(Records contained in a dataset)
□ □ □

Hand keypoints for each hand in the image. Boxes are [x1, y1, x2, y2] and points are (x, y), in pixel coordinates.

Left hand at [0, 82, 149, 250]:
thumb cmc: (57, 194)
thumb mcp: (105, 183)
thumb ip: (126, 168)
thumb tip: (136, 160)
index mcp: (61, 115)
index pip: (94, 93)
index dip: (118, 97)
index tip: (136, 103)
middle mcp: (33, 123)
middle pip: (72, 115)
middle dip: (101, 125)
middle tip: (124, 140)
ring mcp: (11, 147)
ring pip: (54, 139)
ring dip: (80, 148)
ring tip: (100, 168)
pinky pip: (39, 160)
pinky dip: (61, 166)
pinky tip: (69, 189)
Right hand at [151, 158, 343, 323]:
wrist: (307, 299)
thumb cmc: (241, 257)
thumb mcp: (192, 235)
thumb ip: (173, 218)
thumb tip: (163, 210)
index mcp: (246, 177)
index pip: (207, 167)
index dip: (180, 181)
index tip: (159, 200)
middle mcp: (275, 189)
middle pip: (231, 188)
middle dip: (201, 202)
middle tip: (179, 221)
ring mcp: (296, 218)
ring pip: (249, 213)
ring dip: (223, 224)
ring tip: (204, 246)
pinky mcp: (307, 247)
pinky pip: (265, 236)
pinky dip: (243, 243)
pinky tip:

□ □ □

WORK TO BE COMPLETED:
In the entries above, restate word for word the lines between the one holding "ring tip: (100, 168)" and the one holding "middle mcp: (275, 189)", inclusive, and nothing besides.

TASK ANSWER:
ring tip: (100, 168)
pinky pip: (39, 160)
pinky dip: (61, 166)
pinky tip: (69, 189)
Right hand at [151, 158, 343, 323]:
wrist: (307, 299)
thumb cmc: (241, 257)
thumb mcp: (192, 235)
thumb ip: (173, 218)
thumb tip: (163, 210)
index mcp: (246, 177)
index pip: (207, 167)
index dip: (180, 181)
index tip: (159, 200)
middle mcp: (275, 189)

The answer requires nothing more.